En tête d’îlot, le long de la rue Mistral, le projet linéaire se retourne et absorbe en l’intégrant le mur en pierre de l’angle Sud-Ouest, vestige de l’ancien hangar démoli. En respectant ainsi la demande du programme de l’opération et les prescriptions du CAUE, ce mur d’enceinte fait de moellons profite à l’atmosphère du patio de la salle polyvalente et devient simultanément le support des locaux servants de cette pièce mutualisée de l’opération. Sa couverture, une généreuse toiture-terrasse, surgit d’une attention anecdotique mais participe soudainement à la richesse narrative d’une scénographie d’entrée de qualité pour la maison de santé et ses usagers. Tantôt généreux espace extérieur à l’étage pour l’orthophoniste et son chien ou pour les professionnels de santé entre deux consultations, tantôt auvent bienvenu protégeant les patients du soleil ou de la pluie, le long de la pente séparant la rue des Aires de l’accueil…
Structure élémentaire
À l’instant où le patient pénètre dans la maison de santé, le projet et son programme se révèlent dans une évidence immédiate. Le bâtiment, linéaire, se retrouve scandé par une structure qui dicte le cloisonnement des intérieurs et oriente la répartition programmatique.
Paradoxalement à sa rigidité supposée, une trame régulière et répétitive nord-sud de murs de refends met en place et encourage la modularité des pièces, et rend flexible l’appropriation des espaces et leur spécialisation en fonction des disciplines des professionnels de santé.
Ainsi, au rez-de-chaussée s’organisent deux cabinets de médecine générale, un de médecine interne et un de cabinet de psychologue ainsi que deux salles d’attente. À l’étage, se côtoient un orthophoniste, un ostéopathe, deux cabinets infirmiers, un kinésithérapeute et deux cabinets dentaires qui partagent trois salles d’attente.
Cette trame porteuse appelle à l’appropriation du projet par les usagers, à l’évolution des aménagements intérieurs. Elle autorise les subdivisions au gré des besoins changeants et évolutifs de la commune et signe ainsi la durabilité du projet.

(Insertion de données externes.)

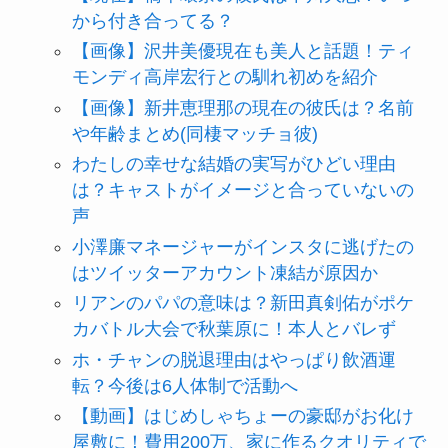
から付き合ってる？
【画像】沢井美優現在も美人と話題！ティ
モンディ高岸宏行との馴れ初めを紹介
【画像】新井恵理那の現在の彼氏は？名前
や年齢まとめ(同棲マッチョ彼)
わたしの幸せな結婚の実写がひどい理由
は？キャストがイメージと合っていないの
声
小澤廉マネージャーがインスタに逃げたの
はツイッターアカウント凍結が原因か
リアンのパパの意味は？新田真剣佑がポケ
カバトル大会で秋葉原に！本人とバレず
ホ・チャンの脱退理由はやっぱり飲酒運
転？今後は6人体制で活動へ
【動画】はじめしゃちょーの豪邸がお化け
屋敷に！費用200万、家に作るクオリティで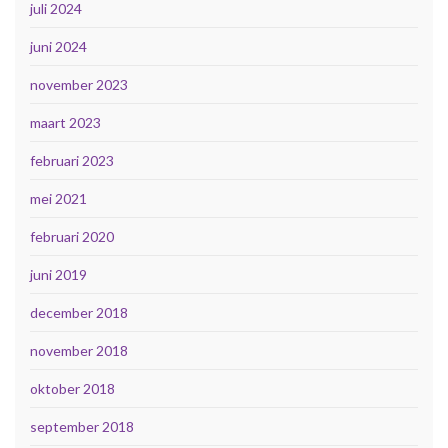
juli 2024
juni 2024
november 2023
maart 2023
februari 2023
mei 2021
februari 2020
juni 2019
december 2018
november 2018
oktober 2018
september 2018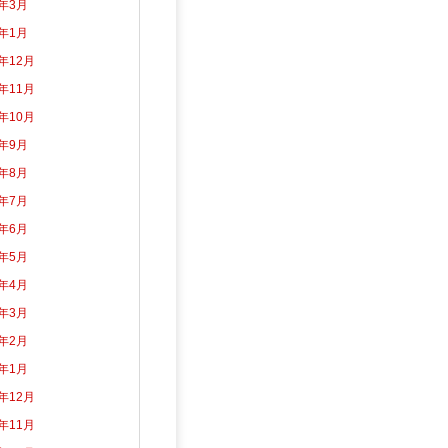
5年3月
5年1月
4年12月
4年11月
4年10月
4年9月
4年8月
4年7月
4年6月
4年5月
4年4月
4年3月
4年2月
4年1月
3年12月
3年11月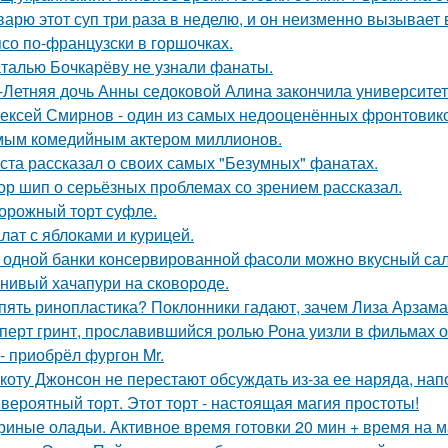
варю этот суп три раза в неделю, и он неизменно вызывает во
со по-французски в горшочках.
талью Бочкарёву не узнали фанаты.
-Летняя дочь Анны седоковой Алина закончила университет
ексей Смирнов - один из самых недооценённых фронтовиков
ым комедийным актером миллионов.
ста рассказал о своих самых "Безумных" фанатах.
ор шип о серьёзных проблемах со зрением рассказал.
орожный торт суфле.
лат с яблоками и курицей.
 одной банки консервированной фасоли можно вкусный сал
нивый хачапури на сковороде.
пять ринопластика? Поклонники гадают, зачем Лиза Арзам
перт гринт, прославившийся ролью Рона уизли в фильмах о
 - приобрёл фургон Mr.
коту Джонсон не перестают обсуждать из-за ее наряда, на
вероятный торт. Этот торт - настоящая магия простоты!
риные оладьи. Активное время готовки 20 мин + время на 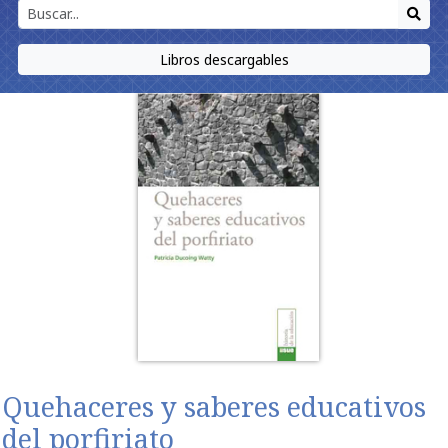
Libros descargables
Quehaceres y saberes educativos
del porfiriato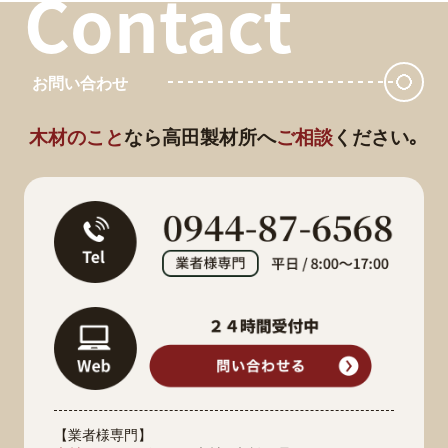
Contact
お問い合わせ
木材のこと
なら
高田製材所へ
ご相談
ください｡
【業者様専門】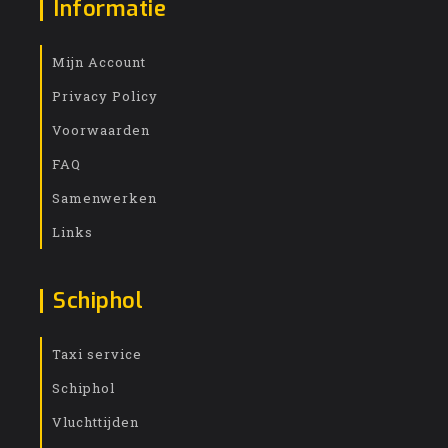
Informatie
Mijn Account
Privacy Policy
Voorwaarden
FAQ
Samenwerken
Links
Schiphol
Taxi service
Schiphol
Vluchttijden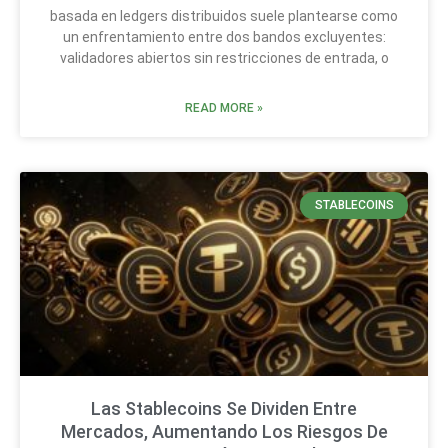
basada en ledgers distribuidos suele plantearse como
un enfrentamiento entre dos bandos excluyentes:
validadores abiertos sin restricciones de entrada, o
READ MORE »
STABLECOINS
Las Stablecoins Se Dividen Entre
Mercados, Aumentando Los Riesgos De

En s’enfonçant plus loin dans le bâtiment, après le passage de l’accueil, le patient déambule dans l’arcade de la circulation longeant la façade nord et la rue qu’il aperçoit à travers les baies vitrées en bois. Il avance en suivant l’enfilade – les mêmes qu’en façade sud, mais plus modestes – et franchit ainsi chaque refend jusqu’à la salle d’attente, centrale. Tandis qu’au sud s’organisent l’ensemble des cabinets médicaux qui profitent de la vue sur jardin et de la lumière offerte par les grandes baies, des banquettes qui doublent les menuiseries en bois et un soubassement continu le long du mur de façade, longitudinale d’ouest en est. À l’instar de l’épine dorsale du bâtiment, elles conduisent de manière élégante la gaine technique et tous ses réseaux à travers chaque refend du projet et distribuent l’intégralité des travées, sur leurs deux niveaux.
À l’extérieur, ce soubassement de 90 cm de hauteur en profite pour traiter discrètement la différence de niveau entre les deux façades longitudinales du bâtiment. En centrant le calage du niveau de référence du sol du projet, un équilibre économique se crée et permet une maîtrise totale des excavations au regard des besoins matériels de la structure. En effet 95 % des terrassements ont été réemployés dans la structure du projet, le reste étant employé pour la terre végétale.
L’architecture de la Maison de Santé est un contraste entre un dialogue inspiré de l’architecture vernaculaire et des éléments plus contemporains qui dialoguent avec le contexte pour fabriquer un élément signal marqueur de l’entrée.
Entre tradition et modernité, le projet emprunte des règles de composition à l’histoire de l’architecture pour fabriquer une réponse contextuelle qui semble évidente.